As more and more universities require internships to be completed, DiLorenzo says legal boundaries will continue to be tested, such as what to do when an intern is sexually harassed at work, or hurt in an accident and needs worker’s compensation.

But for students, the advantages of being compensated for an internship are much more immediate.  

“I’ve had both an unpaid and paid internships,” says Frank Petrash, a junior at Drexel University. “Simply put, it’s much easier to enjoy life as a paid intern.”

How to make the best of an unpaid internship:

1) Give up your gourmet coffee.  Sure, you’re used to swiping your meal card and instantly having fresh coffee on mom and dad’s dime on campus, but is the vente iced skinny cinnamon dolce latte really necessary every day?

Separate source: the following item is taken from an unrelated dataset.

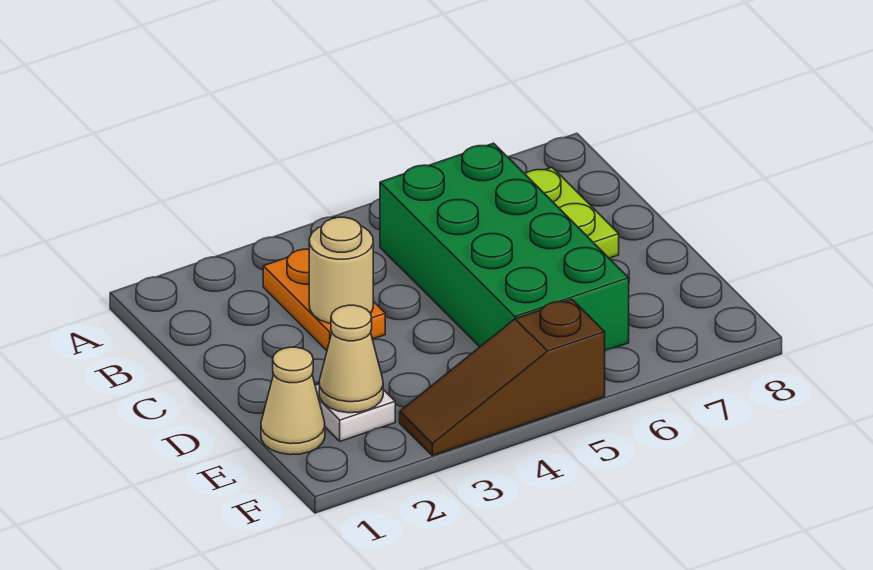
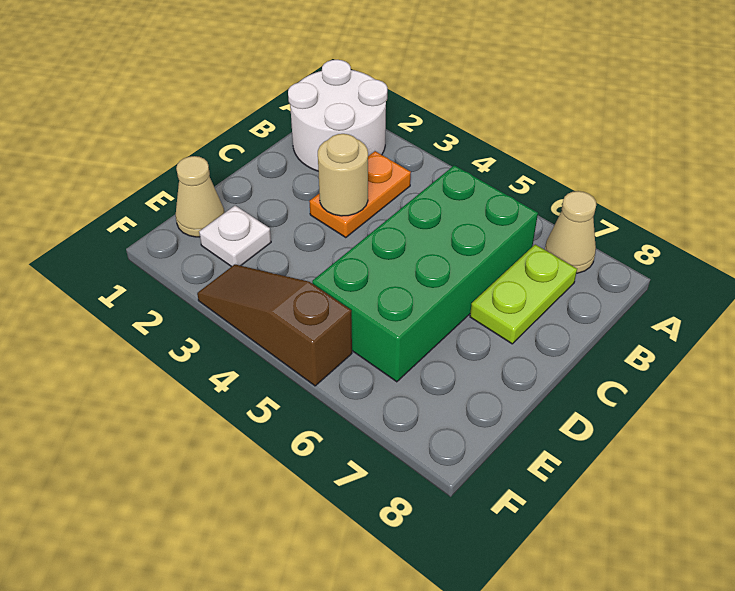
none -> white round brick A1:B2 level 1
tan cone E2 level 2 -> tan cone A7 level 1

2) Look into stipends or scholarship funds provided by your college specifically for unpaid interns.  Many times colleges have funds available to help out qualifying students, you just have to apply.

3) Pack your lunch. It may bring back memories of the Gogurt and Dunkaroo days of your youth, but in all reality packing lunch is a great way to save money.

4)  Ask to intern only a few days a week.  If this is possible, look for a paying side job, like babysitting, waitressing, or yard work.

5) Inquire about whether your company reimburses interns for travel.  Sometimes companies are willing to pay for interns daily train or car fare to and from the office.